設問:
1: 衆院選の記事のうち、「現行の小選挙区比例代表並立制が」で始まる段落を、主な事実を残して箇条書きにまとめてください。
2: 衆院選の記事について、次の問いに答えてください。
(a) 第48回衆院選が行われたのは何月ですか。
(b) 3区で当選した黒岩宇洋氏は、どのような立場の候補者でしたか。
(c) 1996年以降、全国で小選挙区の戦いは延べ何回ありましたか。

==== 抜粋

過去の衆院選

衆院選2017

連載「数字で探る」

 県内各地で激戦が繰り広げられた10月の第48回衆院選は、全国で最も僅差となった新潟3区の戦いや、無所属勢の健闘をはじめ、さまざまなドラマを生んだ。熱戦の跡を、鍵となる数字を基に探った。

【1】現制度で全国過去最少

【2017/11/08】

50票差の3区

 わずか50票差で当選したとの報がもたらされた瞬間、3区の無所属前職・黒岩宇洋氏は驚き、ぼうぜんとした表情で、笑みはまったくこぼれなかった。

 現行の小選挙区比例代表並立制が導入された1996年以降、今回も含めて8回の衆院選が行われた。全国で延べ2384回あった小選挙区の戦いのうち、3区の50票差は最少で、まさしく大接戦。相手の自民党前職、斎藤洋明氏を誤って当選確実と報じるマスコミも出たほどで、黒岩氏にとって一時は、生きた心地がしない夜となった。

========
==== 提供データ

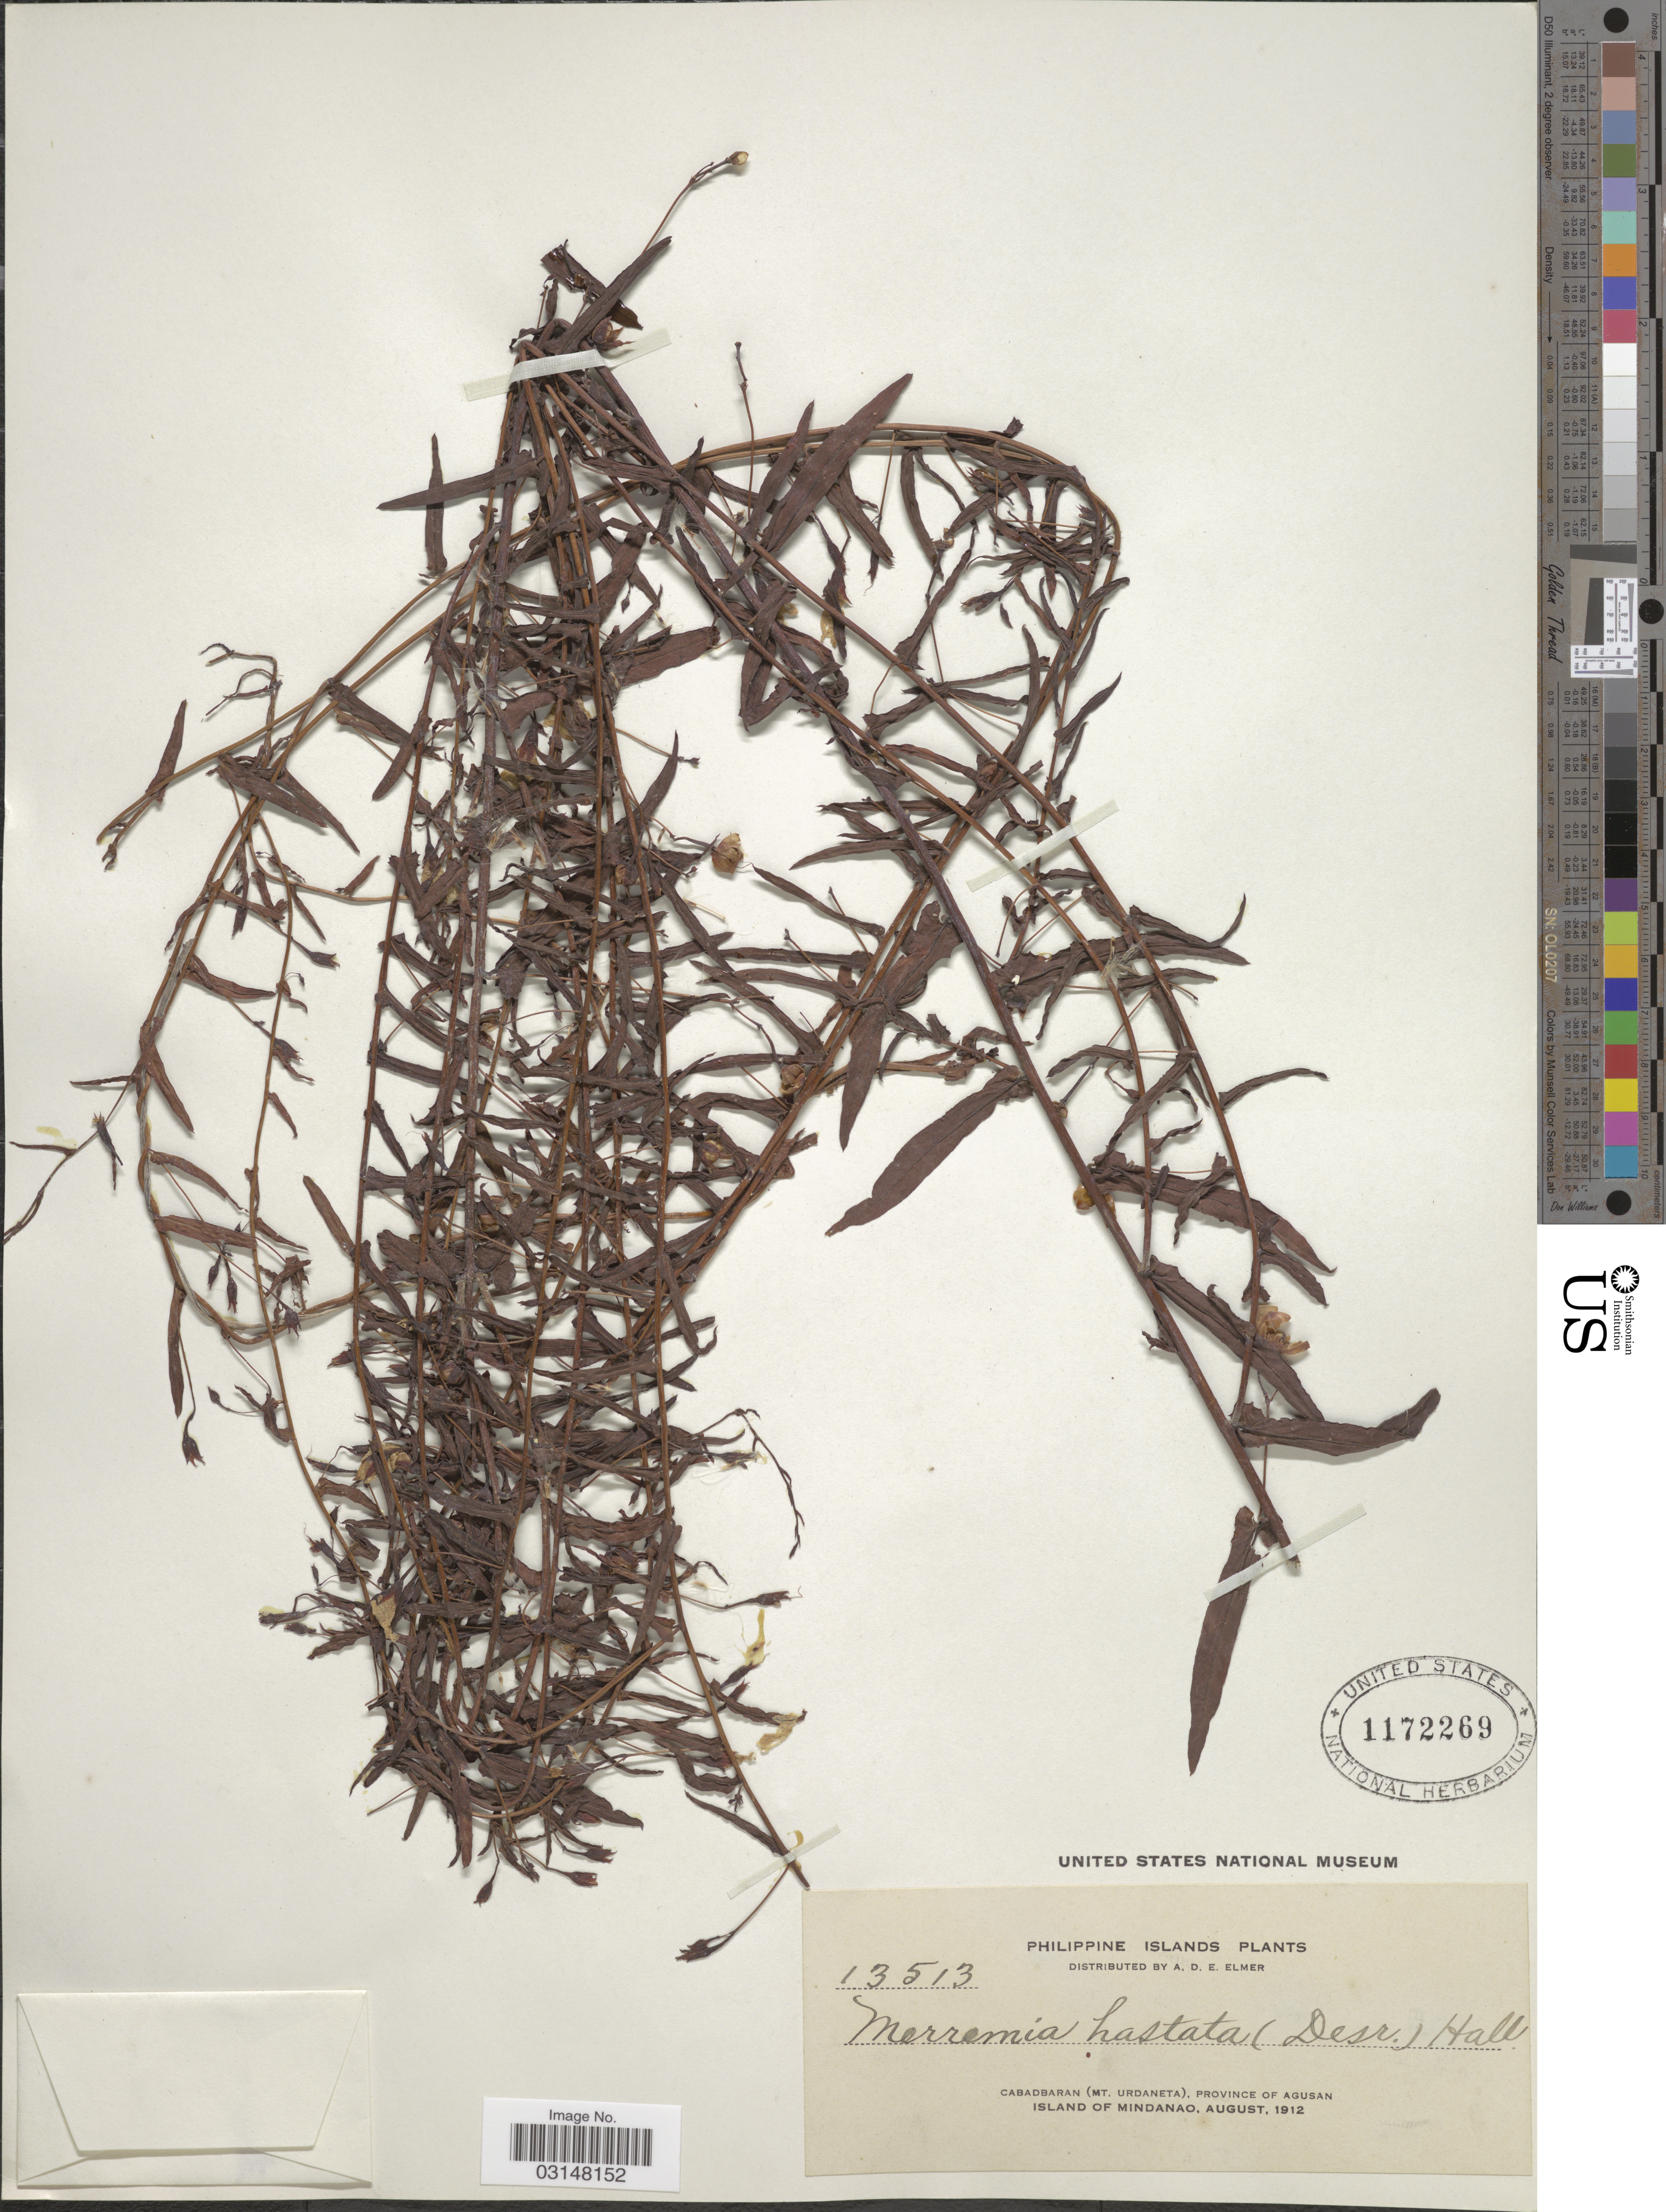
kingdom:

========

解答一覧:
1:
- 1996年に現行の小選挙区比例代表並立制が導入されて以降、今回を含めて8回の衆院選が行われた。
- 全国で延べ2384回あった小選挙区の戦いのうち、3区の50票差は最少であった。
- 相手の自民党前職・斎藤洋明氏を誤って当選確実と報じるマスコミも出た。
- 黒岩氏にとって、一時は生きた心地がしない夜となった。

2:
(a) 10月
(b) 無所属の前職
(c) 延べ2384回